I haven't tried but it will/should make no difference since both tables are identical in structure (one's just a few days older), and have the column defined as ANSI_CI

Roy
Wed, Jul 9 2014 1:08 PMPermanent Link

Adam Brett

Orixa Systems

Roy

I will try to help ... not sure how much!

>>Using the live data I get 643 rows and using the old data its 647

>>select COUNT(*) from old.contacts
>>union
>>select COUNT(*) from live.contacts
>>union
>>select count(*) from contacts
>>where
>>_ID not in (SELECT _ID from live.Contacts)

>>and got

>>12961
>>12003
>>962

12003 + 962 - 12961 = 4

and

647 - 643 = 4

... so you seem to have 4 items in Old.Contacts which are not in NEW.

If you have an integer based ID field on the tables you can try:

SELECT ID FROM Old.Contacts WHERE NOT (ID IN
(SELECT ID FROM New.Contacts) OR ID IN (SELECT ID FROM Live.Contacts))

That should pinpoint the specific Old.Contacts which are not in either of the other tables. If there are 4 of these you have tied up part of the problem.

Good luck.
Thu, Jul 10 2014 4:28 AMPermanent Link

Roy Lambert

NLH Associates

Team Elevate Team Elevate

Adam

>.. so you seem to have 4 items in Old.Contacts which are not in NEW.
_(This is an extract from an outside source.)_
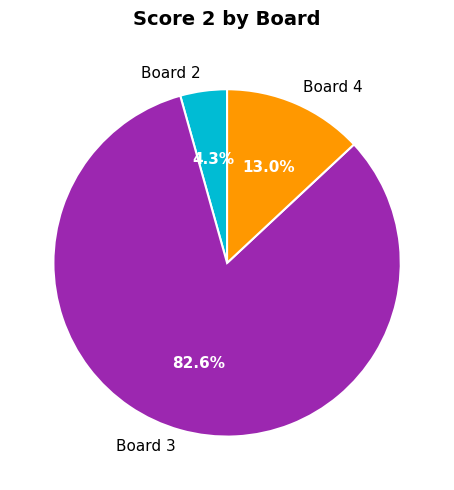

Is it true that Board 3 is 77% of the pie?

False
I'm not sure how you reach that conclusion. I would prefer to say that I have 4 rows where this filter (_ID not in (SELECT _ID from live.Contacts)) in the WHERE clause does not identify the gap.

>If you have an integer based ID field on the tables you can try:
>
>SELECT ID FROM Old.Contacts WHERE NOT (ID IN
>(SELECT ID FROM New.Contacts) OR ID IN (SELECT ID FROM Live.Contacts))
>
>That should pinpoint the specific Old.Contacts which are not in either of the other tables. If there are 4 of these you have tied up part of the problem.

Crossed wire somewhere - there are only two tables - the old version and the new (up to date) version aka live version.

Sorry for the confusion.

I just went ahead and restored the ones it said were missing (after backing up the live data). I had no collisions on the _ID column which is the primary key so things should be OK.